> _Directive_: Wherever an image appears in the records, exclude it, and reproduce everything else exactly.

> _Record extracts_:
■ ■ ■

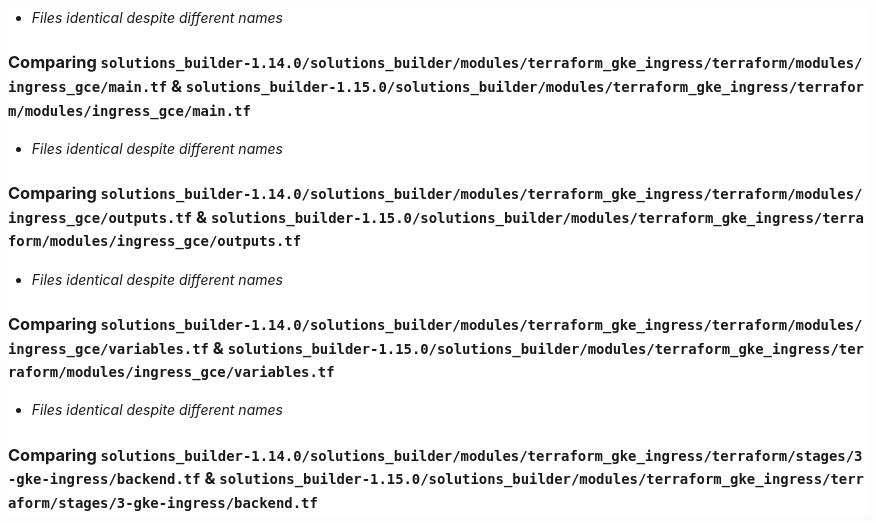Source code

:  * *Files identical despite different names*

### Comparing `solutions_builder-1.14.0/solutions_builder/modules/terraform_gke_ingress/terraform/modules/ingress_gce/main.tf` & `solutions_builder-1.15.0/solutions_builder/modules/terraform_gke_ingress/terraform/modules/ingress_gce/main.tf`

 * *Files identical despite different names*

### Comparing `solutions_builder-1.14.0/solutions_builder/modules/terraform_gke_ingress/terraform/modules/ingress_gce/outputs.tf` & `solutions_builder-1.15.0/solutions_builder/modules/terraform_gke_ingress/terraform/modules/ingress_gce/outputs.tf`

 * *Files identical despite different names*

### Comparing `solutions_builder-1.14.0/solutions_builder/modules/terraform_gke_ingress/terraform/modules/ingress_gce/variables.tf` & `solutions_builder-1.15.0/solutions_builder/modules/terraform_gke_ingress/terraform/modules/ingress_gce/variables.tf`

 * *Files identical despite different names*

### Comparing `solutions_builder-1.14.0/solutions_builder/modules/terraform_gke_ingress/terraform/stages/3-gke-ingress/backend.tf` & `solutions_builder-1.15.0/solutions_builder/modules/terraform_gke_ingress/terraform/stages/3-gke-ingress/backend.tf`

■ ■ ■

> _Solution to the problem_:
Source code

:  * *Files identical despite different names*

### Comparing `solutions_builder-1.14.0/solutions_builder/modules/terraform_gke_ingress/terraform/modules/ingress_gce/main.tf` & `solutions_builder-1.15.0/solutions_builder/modules/terraform_gke_ingress/terraform/modules/ingress_gce/main.tf`

 * *Files identical despite different names*

### Comparing `solutions_builder-1.14.0/solutions_builder/modules/terraform_gke_ingress/terraform/modules/ingress_gce/outputs.tf` & `solutions_builder-1.15.0/solutions_builder/modules/terraform_gke_ingress/terraform/modules/ingress_gce/outputs.tf`

 * *Files identical despite different names*

### Comparing `solutions_builder-1.14.0/solutions_builder/modules/terraform_gke_ingress/terraform/modules/ingress_gce/variables.tf` & `solutions_builder-1.15.0/solutions_builder/modules/terraform_gke_ingress/terraform/modules/ingress_gce/variables.tf`

 * *Files identical despite different names*

### Comparing `solutions_builder-1.14.0/solutions_builder/modules/terraform_gke_ingress/terraform/stages/3-gke-ingress/backend.tf` & `solutions_builder-1.15.0/solutions_builder/modules/terraform_gke_ingress/terraform/stages/3-gke-ingress/backend.tf`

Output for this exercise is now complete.